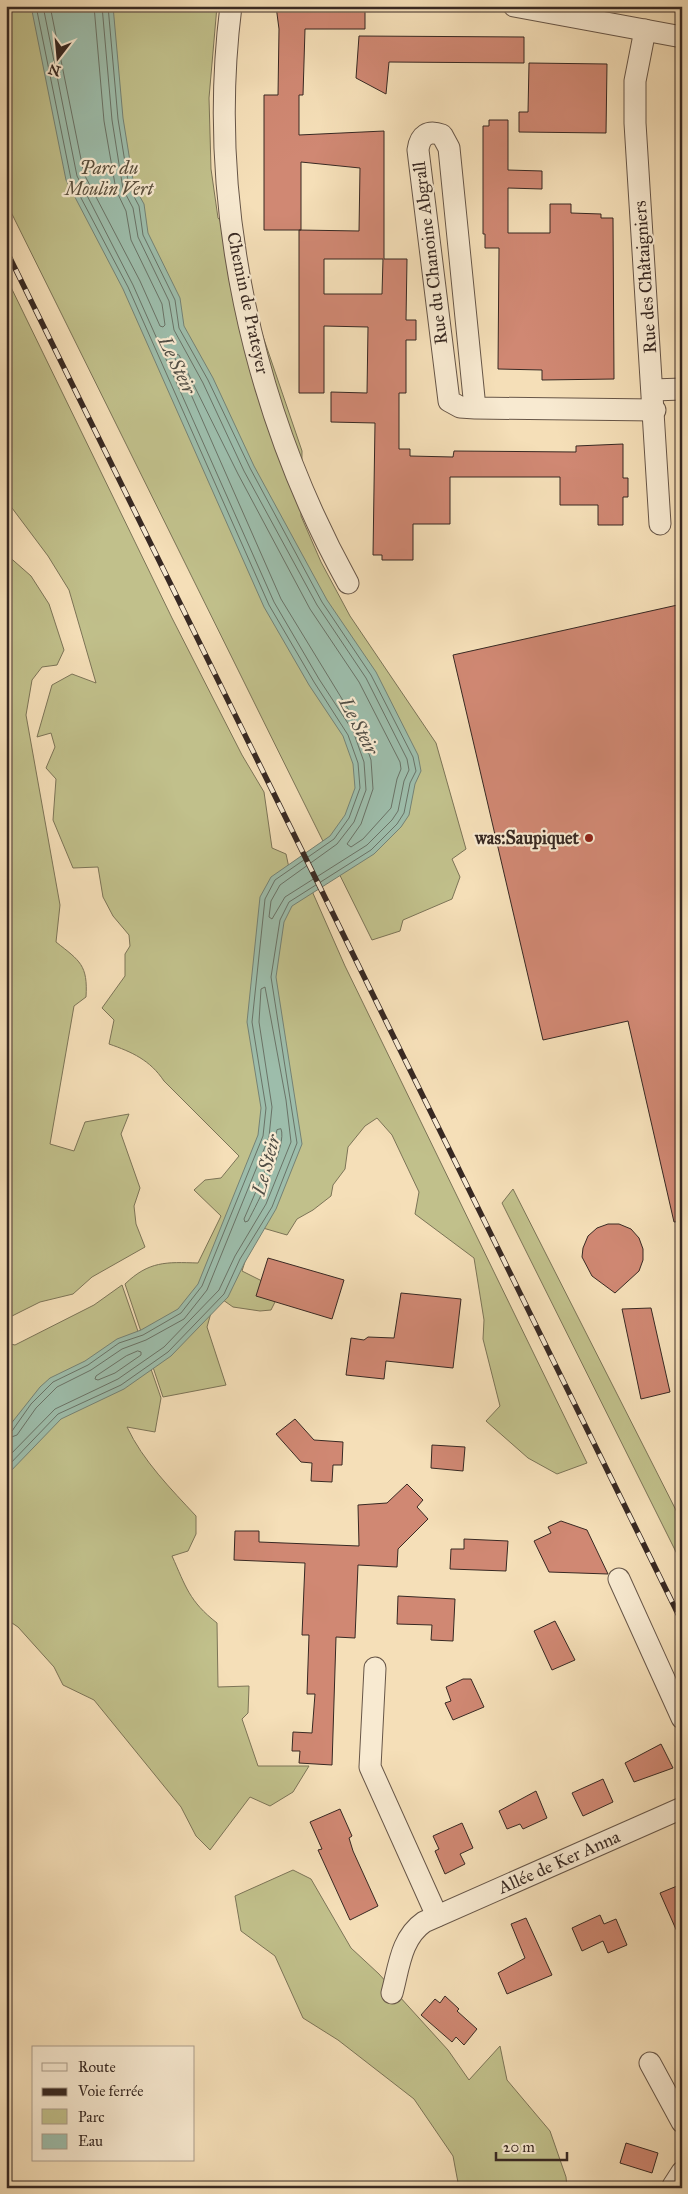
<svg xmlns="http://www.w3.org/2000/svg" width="688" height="2194" font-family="'IM FELL Great Primer',serif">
<rect width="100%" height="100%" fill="#f5dfb8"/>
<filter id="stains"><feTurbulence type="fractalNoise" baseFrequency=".004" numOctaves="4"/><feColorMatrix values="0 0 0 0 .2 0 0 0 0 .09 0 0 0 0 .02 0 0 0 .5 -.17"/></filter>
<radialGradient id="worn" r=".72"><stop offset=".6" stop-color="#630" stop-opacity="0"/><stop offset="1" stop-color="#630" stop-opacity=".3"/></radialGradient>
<g fill="#c1c08b" stroke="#7c7457">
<path d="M6,6H217L209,98L211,169L218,218L243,245L253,307L302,451L301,516L321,562L350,616L436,743L466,849L452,859L460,877L452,899L403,920L400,931L372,940L6,202Z"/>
<path d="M6,277L172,618L242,755L264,792L272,848L286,854L291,877L312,891L345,966L587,1463L557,1474L528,1458L486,1421L500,1406L483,1339L484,1320L474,1258L415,1214L419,1192L392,1135L377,1118L365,1126L348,1147L345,1169L333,1185L331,1196L313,1210L297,1219L287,1235L256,1226L242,1271L272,1286L276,1300L271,1310L260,1311L233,1307L216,1295L207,1327L226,1385L163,1397L125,1284C149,1261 166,1262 198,1263L221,1216L194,1190L205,1180L221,1178L239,1156L164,1081C150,1060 132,1052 109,1044L114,1020L102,1008L125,976V954L130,946L129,935L113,916L103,897L98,867L73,868L53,820L56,779L46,768L55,747L51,733L37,737L52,685L72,674L96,683L69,590L48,556L6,500Z"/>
<path d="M6,554L31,576L49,604L64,650L57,665L42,667L32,680L26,715L60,905L56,942C80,961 88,965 86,997L74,1006L50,1144L74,1151L85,1122L129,1114L121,1134L140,1188L134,1206L136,1224L145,1247L92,1277L73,1294L40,1302L6,1319Z"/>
<path d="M513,1189L682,1522V1564L502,1203Z"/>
<path d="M122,1285L161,1398L155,1432L127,1427C143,1461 171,1489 196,1516V1534L188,1551L172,1556C186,1587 189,1601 217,1623L218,1687L249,1686L248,1713L242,1719L258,1766H309L293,1792L270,1806L250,1797L210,1850L196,1836L181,1807L94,1700L63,1685L54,1667L18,1627L6,1619V1343L15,1345L94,1305Z"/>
<path d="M293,1870L311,1879L351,1948L379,1974L448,2050L469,2080L500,2046L507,2080L550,2131L566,2177L567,2188H459L453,2156L414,2099L338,2040L303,2018L275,1956L241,1931L235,1896Z"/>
</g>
<path fill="#9dbdab" stroke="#758275" d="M31,6H113L123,118L134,186L144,204L148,233L180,298L184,326L213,378L254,466L327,600L376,672L418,755L421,771L415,784L409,815L401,827L374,854L292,906L284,922L276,977L302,1144L276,1209L245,1262L228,1297L171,1356L124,1389L61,1419L6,1476V1430L40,1387L50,1378L85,1361L117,1339L141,1330L178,1309L198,1284L258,1135L261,1108L247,1022L260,897L271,877L330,836L345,815L355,788L353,764L343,736L309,685L264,607L123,289L66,180Z"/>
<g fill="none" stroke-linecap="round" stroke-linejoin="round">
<g stroke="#6a7367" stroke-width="1">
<path d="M43,6L77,176L133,285L274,602L319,679L353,731L364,762L366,790L354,822L337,844L280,885L271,901L269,917L272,919L285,897L367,845L392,820L398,811L404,781L409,770L407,759L366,678L317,605L244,471L203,383L174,330L169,301L138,237L133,208L123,189L112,120L102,6"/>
<path d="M50,6L84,174L140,281L160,326L163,327L165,325L162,304L131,240L126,211L116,190L104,121L94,6"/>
<path d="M176,354L179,355L238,474L310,609L359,682L400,762L401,769L397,779L391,808L363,839L351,847L347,844L361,824L373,789L371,760L361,730L281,599L175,358Z"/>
<path d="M281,1129C288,1144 257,1204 248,1221L245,1222L244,1219L270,1159L277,1130Z"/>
<path d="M138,1351L141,1352V1355L115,1373L98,1380L95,1379L96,1376L126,1356Z"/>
<path d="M6,1432L12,1431L31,1404L53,1382L88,1365L119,1343L143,1335L181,1313L202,1286L263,1136L266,1108L252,1022L265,899L275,880L334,839L349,818L360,788L358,763L348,735L314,682L269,605L128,287L71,179L36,6"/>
<path d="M6,1439L17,1435L36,1408L57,1387L91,1370L122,1349L146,1340L184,1319L207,1290L269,1137L272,1107L259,1022L261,989L265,987L286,1100L291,1142L266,1204L235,1256L219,1290L164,1347L118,1379L55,1409L6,1459"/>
<path d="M6,1468L58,1414L121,1385L168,1352L224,1294L240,1259L272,1207L297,1143L271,977L280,920L289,902L371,850L397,824L404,813L410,783L416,771L413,757L371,675L322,602L250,468L208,380L179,328L175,300L143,235L139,206L129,187L118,119L108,6"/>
</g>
</g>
<g fill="#d08873" stroke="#382923" fill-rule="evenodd">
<path d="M276,6H357L358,9L365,10V29H305L303,95H299V135L384,131V259H407L406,320H416V340H406V393H399V449H410V456L453,457L454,451L576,452V446L623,444V478H628V497H623V525H598V505H560V477H450V524H413V560H382V555H373L375,423L331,422V392L367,393L368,327L324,326V393H299V230L359,231L360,168L301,162V230H264V95H278L279,29ZM324,259H383L382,294H324Z"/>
<path d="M359,36L524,37V63L389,62L386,94L356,78Z"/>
<path d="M529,63L607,64L606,133L519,132V112H528Z"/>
<path d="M489,120H508V170L542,171V189L508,188V233H550V204H571V213L601,214V218H613L614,379L542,380V370L498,369L499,248H485V234H483V126H489Z"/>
<path d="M682,604V1221L674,1222L628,1021L543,1040L453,655Z"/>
<path d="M608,1224H619L631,1229L639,1238L643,1249V1260L639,1271L615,1293L592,1276L582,1257L583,1248L588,1236L597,1228Z"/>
<path d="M268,1258L344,1280L332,1319L256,1296Z"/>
<path d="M401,1293L461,1299L453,1368L386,1361L384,1379L346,1375L351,1338L364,1340L368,1337L394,1338Z"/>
<path d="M651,1308L670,1392L641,1399L622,1309Z"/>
<path d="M295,1419L314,1440L343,1442L342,1465H333L332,1482L311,1481L312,1463L301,1462L276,1434Z"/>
<path d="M432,1445L465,1447L463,1471L431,1468Z"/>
<path d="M407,1484L423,1500L417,1507L428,1519L398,1549L397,1567L358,1565L355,1638L336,1637L332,1765L299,1763L300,1751H292L293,1732L312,1733L315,1694H307L309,1635H302L305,1563L234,1560L235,1531H259V1542L359,1546L358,1505L387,1503Z"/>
<path d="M561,1521L587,1530L608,1574L549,1572L534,1541L551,1533L548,1527Z"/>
<path d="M464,1539L508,1541L506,1571L450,1569L451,1549H464Z"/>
<path d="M398,1596L455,1599L453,1641L431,1640L432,1625L397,1624Z"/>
<path d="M555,1621L575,1660L552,1670L534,1631Z"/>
<path d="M463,1679H471L484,1707L453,1720L445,1703L451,1701L446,1687Z"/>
<path d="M661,1744L673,1768L634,1782L625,1763Z"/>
<path d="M603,1779L613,1802L583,1816L572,1793Z"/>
<path d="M536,1791L547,1818L523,1829L520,1824L507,1829L499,1811Z"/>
<path d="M340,1809L352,1836L349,1838L353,1851L378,1906L350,1920L318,1850L322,1849L310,1822Z"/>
<path d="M462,1823L473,1848L460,1854L465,1864L445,1874L435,1851L439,1849L433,1836Z"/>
<path d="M682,1884V1943L660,1893Z"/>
<path d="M600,1915L604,1924L616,1919L627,1945L608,1953L603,1941L582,1951L572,1928Z"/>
<path d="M526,1918L552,1975L507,1994L498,1973L525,1958L511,1924Z"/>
<path d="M445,1996L459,2009L457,2011L477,2029L464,2045L456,2037L452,2042L421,2015L435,1999L440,2003Z"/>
<path d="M626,2143L658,2153L652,2173L620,2163Z"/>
</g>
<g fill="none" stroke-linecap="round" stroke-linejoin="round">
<g stroke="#675648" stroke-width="23">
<g id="minor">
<path d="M231,6C206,202 253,411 348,583"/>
<path d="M514,6L682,37"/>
<path d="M645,30L635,81V123L660,524"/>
<path d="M653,390L682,389"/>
<path d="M475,408L449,148L442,135C428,130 420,135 418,150L449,401L460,407L475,408L655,410"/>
<path d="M619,1579L682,1718"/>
<path d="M375,1668L370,1767L437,1916"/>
<path d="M392,1993C399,1967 401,1938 424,1922L682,1808"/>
<path d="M650,2063L682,2122"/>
<path d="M675,2188L673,2186L682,2172"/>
</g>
</g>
<use href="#minor" stroke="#f8ead1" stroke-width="21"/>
<g stroke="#382923" stroke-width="5.5">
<path id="rail" d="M6,250L682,1622"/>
</g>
<use href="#rail" stroke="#f8ead1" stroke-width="4" stroke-dasharray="11" stroke-linecap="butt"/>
</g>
<circle fill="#8f2418" stroke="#f8ead1" stroke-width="2" cx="589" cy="838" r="5"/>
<g text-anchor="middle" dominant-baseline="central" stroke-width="4.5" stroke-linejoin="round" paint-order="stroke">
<g font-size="18" font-style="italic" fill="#5a4f3d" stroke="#f8ead1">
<text x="109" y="168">Parc du<tspan x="109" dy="21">Moulin Vert</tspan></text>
</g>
<g font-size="18" fill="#382923" stroke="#f8ead1">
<text transform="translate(430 253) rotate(-97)">Rue du Chanoine Abgrall</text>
<text transform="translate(645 277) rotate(-94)">Rue des Châtaigniers</text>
<text transform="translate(248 303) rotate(78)">Chemin de Prateyer</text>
<text transform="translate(559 1862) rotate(-24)">Allée de Ker Anna</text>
</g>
<g font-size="18" font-weight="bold" fill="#382923" stroke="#f8ead1" text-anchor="end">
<text x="579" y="838">was:Saupiquet</text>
</g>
<g font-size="19" font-style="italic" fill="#514e45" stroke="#f8ead1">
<text transform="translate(177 365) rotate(64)">Le Steir</text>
<text transform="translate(359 726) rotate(62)">Le Steir</text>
<text transform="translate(266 1165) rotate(-75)">Le Steir</text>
</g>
</g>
<rect width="688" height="2194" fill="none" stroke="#f5dfb8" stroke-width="25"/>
<rect x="8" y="8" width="673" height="2179" fill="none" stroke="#382923" stroke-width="2.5"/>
<rect x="12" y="12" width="663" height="2169" fill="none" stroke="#382923"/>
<rect x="32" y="2046" width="162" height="115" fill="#f8ead1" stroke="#ab9d8b"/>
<rect x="42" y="2063" width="25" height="8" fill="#f8ead1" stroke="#ab9d8b"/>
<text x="78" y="2072" font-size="15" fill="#382923">Route</text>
<rect x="42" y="2088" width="25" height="8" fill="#382923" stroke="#ab9d8b"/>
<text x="78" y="2096" font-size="15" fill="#382923">Voie ferrée</text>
<rect x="42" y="2109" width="25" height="15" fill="#c1c08b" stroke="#ab9d8b"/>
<text x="78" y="2122" font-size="15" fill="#382923">Parc</text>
<rect x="42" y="2134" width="25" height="15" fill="#9dbdab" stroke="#ab9d8b"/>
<text x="78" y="2146" font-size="15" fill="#382923">Eau</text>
<g transform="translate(58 58) rotate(196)" stroke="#f8ead1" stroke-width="4" paint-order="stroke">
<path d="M0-4L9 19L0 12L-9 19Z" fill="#382923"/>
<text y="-8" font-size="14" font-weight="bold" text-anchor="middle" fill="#382923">N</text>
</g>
<path d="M496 2152v8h71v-8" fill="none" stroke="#382923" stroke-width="2.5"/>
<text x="503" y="2152" font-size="15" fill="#382923" stroke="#f8ead1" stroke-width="4" paint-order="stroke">20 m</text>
<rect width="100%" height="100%" filter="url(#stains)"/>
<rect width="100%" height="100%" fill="url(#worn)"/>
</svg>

================

→ Prompt
Take every line from the data above that holds "worn" and copy it out.

→ Exercise solution
<radialGradient id="worn" r=".72"><stop offset=".6" stop-color="#630" stop-opacity="0"/><stop offset="1" stop-color="#630" stop-opacity=".3"/></radialGradient>
<rect width="100%" height="100%" fill="url(#worn)"/>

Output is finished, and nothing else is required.